Well it's a very good question. I mean if you think about EUV High NA, you talk about the next generation EUV tool that will be introduced somewhere in the course of the next decade that will require quite a significant investment in R&D. I think on average, the 13% R&D without 10 billion target should be able to deal with it, it's more a matter off, I mean if you take the cumulative planned R&D that we would need over the next five years or so, then cumulatively yes that would be that would suffice. However when customers start telling us that they want this earlier, we need to put it in there you might see hump which then of course we will have to discussion with our customers how we will let’s say craft or stage the customer commitments to make sure that the interest of ASML with the increased R&D and the requirements of the customers are well aligned, and that of course always goes with some level of financial commitment and what that is we don't know yet. But when it is clear what customers want and what timeframe then we will definitely have those discussions, but on what format will take I don't know. It could be simple commitments of the placing purchase orders with high level of prepayment stuff like that could also be.

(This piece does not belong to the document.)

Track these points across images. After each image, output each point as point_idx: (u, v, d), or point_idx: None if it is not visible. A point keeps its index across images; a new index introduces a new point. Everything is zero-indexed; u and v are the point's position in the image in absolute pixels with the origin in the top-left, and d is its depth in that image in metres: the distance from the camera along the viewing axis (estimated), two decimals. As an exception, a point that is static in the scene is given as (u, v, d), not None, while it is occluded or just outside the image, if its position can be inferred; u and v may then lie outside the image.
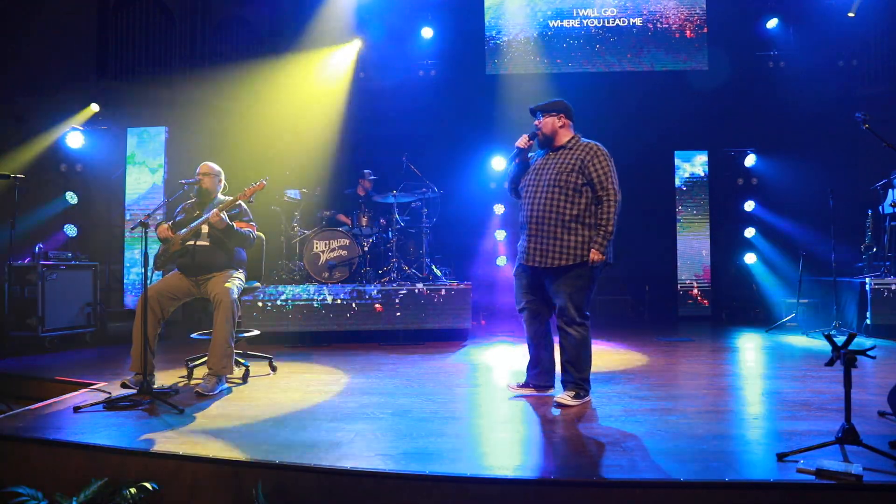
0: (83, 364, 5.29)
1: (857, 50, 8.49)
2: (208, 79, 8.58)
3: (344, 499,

Ladies and gentlemen I think we are squeeze and one more short question. So Patricia, we can pick a short question. Just kidding, but anyway we do have time for one question. And by the way if you have trouble getting through, you had trouble getting through, as always feel free call the IR department and we’ll do our very best to get back to you as soon as possible with answer to your question. So Patricia, we can have the last question.
Actually, it’s Francois Meunier from Morgan Stanley. So just a quick one actually on maybe something a bit more longer term well I know everyone is so focused on the gross margin. Is there market for laser spare parts going forward, so basically at some point, you will have a install base of I don’t know what I say 50, 100 EUV machines. So is there market for changing the laser from the Cymer business and how significant could it be from 2020 onwards?
And on spare parts, the way how we are going to deal with is for EUV is we’re going to have sell this model that actually the customers cost is predictable for the customer and we’re going to set the amount of good wafer and that would of course then cover the labor and the parts required to keep the machine right.
If you want to make any connection or any comparison with the Cymer model which is the - those model, we are basically customer pays pulse and in that sense similar and we’d agreed with our customer that the paper wafer. So that would actually mean that the spare part usage would be our problem not the customer’s problem because the customer has a variable cost not for wafer.
Okay, very good, see you in two weeks.
Thank you. Along with thanking everybody joining the call, I would as Wolfgang referred to couple of times, we do have an Investor Day coming up on Halloween, October 31st in New York City and we hope that you would be able to join us in there if not at least be able to listen in. Now operator if you could formally conclude the call, we would appreciate it. Thanks.
Thank you, sir. Ladies and gentlemen, this concludes the ASML 2016 third quarter financial results conference call. Thank you for participating. You can disconnect your line now.